## Actions to take
A: Transcribe the passage of the Microsoft SQL Server migration text from "In the Name" up to and including "change after selection).".
B: In the records, restate word for word the lines from the line with "92m | 8Mi |" up to and including the line with "collector-wkzd4 | gmp-system | config-reloader".

## Text excerpt
Microsoft SQL Server is one of the most popular relational databases. Many systems have used or are currently using Microsoft SQL Server databases to store data reported by IoT and industrial IoT devices. However, as the number of devices connected to the system increases and users' demands for real-time data feedback grow, Microsoft SQL Server can no longer meet business needs. Starting from TDengine Enterprise Edition 3.3.2.0, TDengine can efficiently read data from Microsoft SQL Server and write it to TDengine for historical data migration or real-time data synchronization, addressing the technical challenges faced by businesses.

Creating a Task

1. Add a Data Source

Click the +Add Data Source button in the upper left corner of the data writing page to enter the Add Data Source page, as shown below:

2. Configure Basic Information

In the Name field, enter a task name, such as test_mssql_01.

Select Microsoft SQL Server from the Type dropdown list, as shown below (the fields on the page will change after selection).

The Agent field is optional; if needed, you can select a specified agent from the dropdown or click the +Create New Agent button on the right to create a new agent.

The Target Database field is required; you can first click the +Create Database button on the right to create a new database.

3. Configure Connection Information

In the Connection Configuration area, fill in the source Microsoft SQL Server database connection information, as shown below:

4. Configure Authentication Information

In the User field, enter the user for the source Microsoft SQL Server database; this user must have read permissions in the organization.

In the Password field, enter the login password for the user in the source Microsoft SQL Server database.

(Stored data)
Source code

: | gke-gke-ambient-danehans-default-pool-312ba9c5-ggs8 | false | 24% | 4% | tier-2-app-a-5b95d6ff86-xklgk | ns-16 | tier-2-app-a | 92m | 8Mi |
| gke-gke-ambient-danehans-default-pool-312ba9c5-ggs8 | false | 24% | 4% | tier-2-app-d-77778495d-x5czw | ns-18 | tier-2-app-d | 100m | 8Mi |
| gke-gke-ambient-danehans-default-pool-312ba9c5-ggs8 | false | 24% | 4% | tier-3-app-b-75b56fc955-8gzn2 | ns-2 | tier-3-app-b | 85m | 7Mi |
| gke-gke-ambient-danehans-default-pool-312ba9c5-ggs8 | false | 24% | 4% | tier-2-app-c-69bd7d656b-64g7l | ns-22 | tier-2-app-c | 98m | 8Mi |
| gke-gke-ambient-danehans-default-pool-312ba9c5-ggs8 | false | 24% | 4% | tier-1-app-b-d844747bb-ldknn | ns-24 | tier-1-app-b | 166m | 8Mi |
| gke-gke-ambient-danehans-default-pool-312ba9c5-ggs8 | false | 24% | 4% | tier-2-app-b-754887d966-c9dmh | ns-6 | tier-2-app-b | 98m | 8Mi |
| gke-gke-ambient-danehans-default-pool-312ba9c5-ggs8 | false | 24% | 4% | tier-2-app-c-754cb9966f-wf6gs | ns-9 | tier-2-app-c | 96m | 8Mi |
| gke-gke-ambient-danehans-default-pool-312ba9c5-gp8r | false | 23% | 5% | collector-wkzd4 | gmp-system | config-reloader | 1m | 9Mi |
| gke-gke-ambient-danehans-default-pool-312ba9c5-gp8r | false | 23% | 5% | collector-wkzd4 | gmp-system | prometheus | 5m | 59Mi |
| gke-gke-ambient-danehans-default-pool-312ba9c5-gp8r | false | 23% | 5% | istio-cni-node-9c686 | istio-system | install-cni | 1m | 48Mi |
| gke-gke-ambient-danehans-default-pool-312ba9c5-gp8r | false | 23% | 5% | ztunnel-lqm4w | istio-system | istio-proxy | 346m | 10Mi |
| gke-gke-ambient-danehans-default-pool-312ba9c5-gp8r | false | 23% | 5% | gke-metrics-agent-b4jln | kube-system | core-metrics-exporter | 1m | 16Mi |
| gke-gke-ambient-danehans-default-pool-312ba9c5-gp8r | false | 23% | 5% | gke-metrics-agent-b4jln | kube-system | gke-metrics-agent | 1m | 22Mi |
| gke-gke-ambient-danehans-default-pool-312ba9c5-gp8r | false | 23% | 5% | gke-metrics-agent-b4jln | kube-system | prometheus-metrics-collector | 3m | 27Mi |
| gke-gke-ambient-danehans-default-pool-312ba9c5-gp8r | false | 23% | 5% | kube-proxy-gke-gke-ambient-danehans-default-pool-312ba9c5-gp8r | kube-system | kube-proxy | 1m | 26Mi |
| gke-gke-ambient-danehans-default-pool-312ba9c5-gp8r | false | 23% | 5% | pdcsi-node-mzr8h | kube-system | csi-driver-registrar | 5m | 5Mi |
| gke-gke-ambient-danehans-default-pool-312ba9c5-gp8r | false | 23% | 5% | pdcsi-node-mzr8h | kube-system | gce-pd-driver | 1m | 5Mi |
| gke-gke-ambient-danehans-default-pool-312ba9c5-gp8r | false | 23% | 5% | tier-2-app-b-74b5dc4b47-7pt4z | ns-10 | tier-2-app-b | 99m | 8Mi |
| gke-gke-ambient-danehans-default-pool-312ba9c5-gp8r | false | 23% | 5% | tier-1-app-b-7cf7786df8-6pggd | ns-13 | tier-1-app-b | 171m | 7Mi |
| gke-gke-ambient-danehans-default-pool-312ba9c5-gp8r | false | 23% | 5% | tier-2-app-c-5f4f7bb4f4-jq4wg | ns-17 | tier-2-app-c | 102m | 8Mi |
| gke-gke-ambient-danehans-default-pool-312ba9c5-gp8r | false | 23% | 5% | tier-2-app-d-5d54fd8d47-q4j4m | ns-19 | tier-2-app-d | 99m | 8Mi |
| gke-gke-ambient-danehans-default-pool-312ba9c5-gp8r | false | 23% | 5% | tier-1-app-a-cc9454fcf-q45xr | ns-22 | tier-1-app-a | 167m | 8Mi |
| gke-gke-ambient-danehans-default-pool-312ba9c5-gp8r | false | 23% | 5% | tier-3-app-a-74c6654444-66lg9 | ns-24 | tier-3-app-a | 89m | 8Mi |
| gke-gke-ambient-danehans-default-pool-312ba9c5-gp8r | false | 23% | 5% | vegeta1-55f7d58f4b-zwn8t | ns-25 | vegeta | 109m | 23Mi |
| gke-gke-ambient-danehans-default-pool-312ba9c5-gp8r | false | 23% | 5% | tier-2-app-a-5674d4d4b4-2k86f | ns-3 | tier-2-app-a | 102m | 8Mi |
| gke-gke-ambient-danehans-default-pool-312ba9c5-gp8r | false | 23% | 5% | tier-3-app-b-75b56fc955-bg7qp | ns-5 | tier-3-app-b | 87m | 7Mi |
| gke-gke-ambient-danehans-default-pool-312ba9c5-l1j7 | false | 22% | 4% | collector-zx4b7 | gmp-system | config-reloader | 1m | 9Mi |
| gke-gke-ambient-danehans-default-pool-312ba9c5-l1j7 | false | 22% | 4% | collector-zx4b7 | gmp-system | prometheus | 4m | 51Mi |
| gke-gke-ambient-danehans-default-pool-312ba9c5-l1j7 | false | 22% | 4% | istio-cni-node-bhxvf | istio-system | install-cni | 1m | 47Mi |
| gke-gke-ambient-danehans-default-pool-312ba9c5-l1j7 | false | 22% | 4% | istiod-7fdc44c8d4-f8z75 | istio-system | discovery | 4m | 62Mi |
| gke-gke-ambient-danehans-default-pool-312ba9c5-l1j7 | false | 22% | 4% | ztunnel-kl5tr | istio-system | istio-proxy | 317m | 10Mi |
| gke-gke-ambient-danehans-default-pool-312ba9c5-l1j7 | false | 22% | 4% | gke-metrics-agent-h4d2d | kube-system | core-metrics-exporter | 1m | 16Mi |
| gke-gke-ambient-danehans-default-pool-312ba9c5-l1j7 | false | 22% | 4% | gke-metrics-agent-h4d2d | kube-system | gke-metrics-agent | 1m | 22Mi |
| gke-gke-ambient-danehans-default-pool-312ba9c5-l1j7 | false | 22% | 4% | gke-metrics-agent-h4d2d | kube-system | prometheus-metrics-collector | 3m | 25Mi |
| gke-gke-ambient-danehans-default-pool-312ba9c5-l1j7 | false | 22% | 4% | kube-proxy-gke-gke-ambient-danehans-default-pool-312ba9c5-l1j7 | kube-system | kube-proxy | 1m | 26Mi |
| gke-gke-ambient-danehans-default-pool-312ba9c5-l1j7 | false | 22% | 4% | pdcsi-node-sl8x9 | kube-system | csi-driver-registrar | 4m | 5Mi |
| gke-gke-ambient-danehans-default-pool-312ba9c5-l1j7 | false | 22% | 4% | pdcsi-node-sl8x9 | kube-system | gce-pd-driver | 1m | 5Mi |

## Answer section
A:
In the Name field, enter a task name, such as test_mssql_01.

Select Microsoft SQL Server from the Type dropdown list, as shown below (the fields on the page will change after selection).

B:
: | gke-gke-ambient-danehans-default-pool-312ba9c5-ggs8 | false | 24% | 4% | tier-2-app-a-5b95d6ff86-xklgk | ns-16 | tier-2-app-a | 92m | 8Mi |
| gke-gke-ambient-danehans-default-pool-312ba9c5-ggs8 | false | 24% | 4% | tier-2-app-d-77778495d-x5czw | ns-18 | tier-2-app-d | 100m | 8Mi |
| gke-gke-ambient-danehans-default-pool-312ba9c5-ggs8 | false | 24% | 4% | tier-3-app-b-75b56fc955-8gzn2 | ns-2 | tier-3-app-b | 85m | 7Mi |
| gke-gke-ambient-danehans-default-pool-312ba9c5-ggs8 | false | 24% | 4% | tier-2-app-c-69bd7d656b-64g7l | ns-22 | tier-2-app-c | 98m | 8Mi |
| gke-gke-ambient-danehans-default-pool-312ba9c5-ggs8 | false | 24% | 4% | tier-1-app-b-d844747bb-ldknn | ns-24 | tier-1-app-b | 166m | 8Mi |
| gke-gke-ambient-danehans-default-pool-312ba9c5-ggs8 | false | 24% | 4% | tier-2-app-b-754887d966-c9dmh | ns-6 | tier-2-app-b | 98m | 8Mi |
| gke-gke-ambient-danehans-default-pool-312ba9c5-ggs8 | false | 24% | 4% | tier-2-app-c-754cb9966f-wf6gs | ns-9 | tier-2-app-c | 96m | 8Mi |
| gke-gke-ambient-danehans-default-pool-312ba9c5-gp8r | false | 23% | 5% | collector-wkzd4 | gmp-system | config-reloader | 1m | 9Mi |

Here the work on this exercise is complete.